- Born: Ahmad Khan Soomro 5 April 1931 Village Sultan Chandio, Khairpur Nathan Shah, Sindh, British India
- Died: 26 July 2010 (aged 79) Karachi, Pakistan
- Education: Sindhi Final Johi
- Occupations: Poet, teacher
- Children: Khalil Arif Soomro
- Writing career
- Subject: Poetry
- Notable works: Nazar mein Nazar Band Dil Joon Galhiyoon
- Literary movement: Progressive

= Ahmad Khan Madhosh =

Sindhi language poet (1931–2010)

Ahmad Khan Madhosh (Sindhi:; ) (b.5 April 1931, d. 26 June 2010) was a famous poet of Sindhi language.

==Early life==
He was born at the village of Sultan Chandio near Khairpur Nathan Shah, Dadu District. He was Soomro by caste.
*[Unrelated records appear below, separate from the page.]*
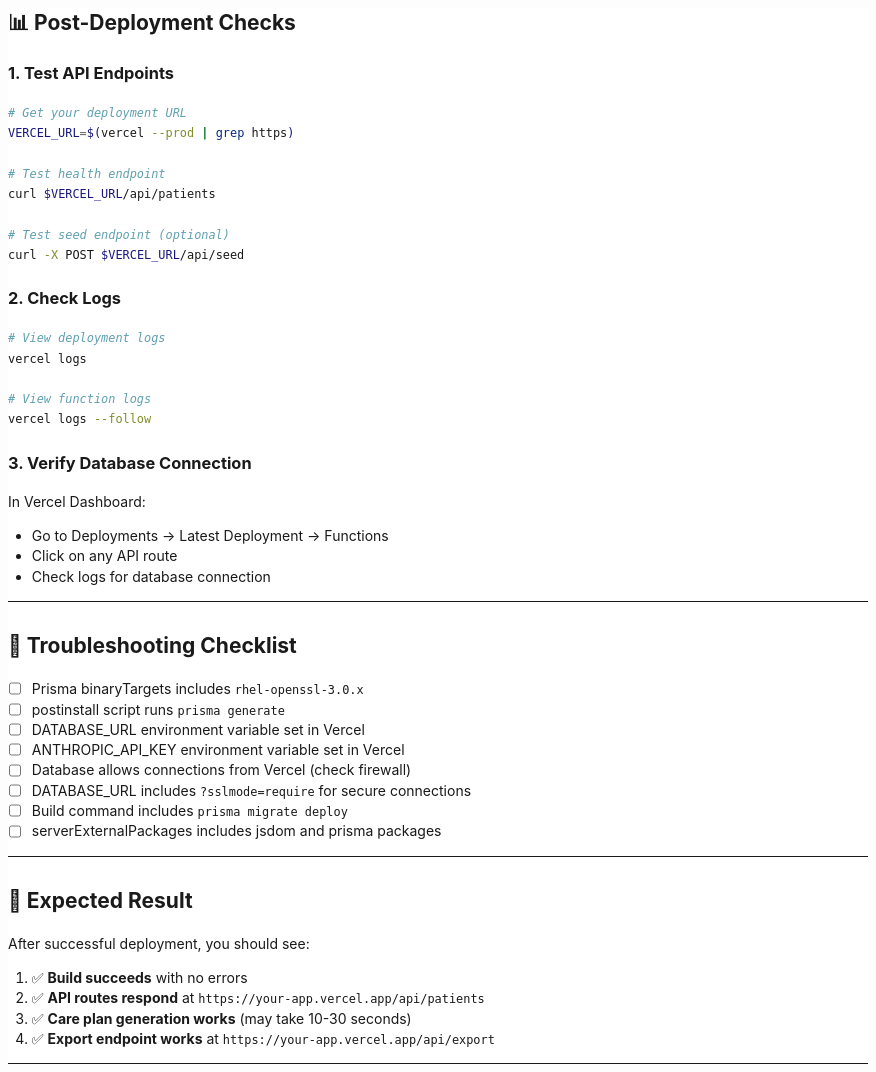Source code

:## 📊 Post-Deployment Checks

### 1. Test API Endpoints

```bash
# Get your deployment URL
VERCEL_URL=$(vercel --prod | grep https)

# Test health endpoint
curl $VERCEL_URL/api/patients

# Test seed endpoint (optional)
curl -X POST $VERCEL_URL/api/seed
```

### 2. Check Logs

```bash
# View deployment logs
vercel logs

# View function logs
vercel logs --follow
```

### 3. Verify Database Connection

In Vercel Dashboard:
- Go to Deployments → Latest Deployment → Functions
- Click on any API route
- Check logs for database connection

---

## 🔧 Troubleshooting Checklist

- [ ] Prisma binaryTargets includes `rhel-openssl-3.0.x`
- [ ] postinstall script runs `prisma generate`
- [ ] DATABASE_URL environment variable set in Vercel
- [ ] ANTHROPIC_API_KEY environment variable set in Vercel
- [ ] Database allows connections from Vercel (check firewall)
- [ ] DATABASE_URL includes `?sslmode=require` for secure connections
- [ ] Build command includes `prisma migrate deploy`
- [ ] serverExternalPackages includes jsdom and prisma packages

---

## 🎯 Expected Result

After successful deployment, you should see:

1. ✅ **Build succeeds** with no errors
2. ✅ **API routes respond** at `https://your-app.vercel.app/api/patients`
3. ✅ **Care plan generation works** (may take 10-30 seconds)
4. ✅ **Export endpoint works** at `https://your-app.vercel.app/api/export`

---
He passed the examination of Sindhi final from Johi which was equal to matriculation and joined the profession of teacher.

==Contribution==
He was a renowned poet of the Sindhi language and started to create poetry in 1960 and his first poem appeared in the Quarterly Mehran (magazine) by Sindhi Adabi Board Jamshoro Sindh. His two poetry books Nazar mein Nazar Band and Dil Joon Galihiyoon were published. Many Sindhi singers, especially, Mumtaz Lashari, Manzoor Sakhirani and others have sung his songs.

==Death==
Madhosh died on 26 June 2010 in Karachi due to cancer. and was buried at Johi. He was 79 years old and left behind two son Khalil Soomro and four daughters.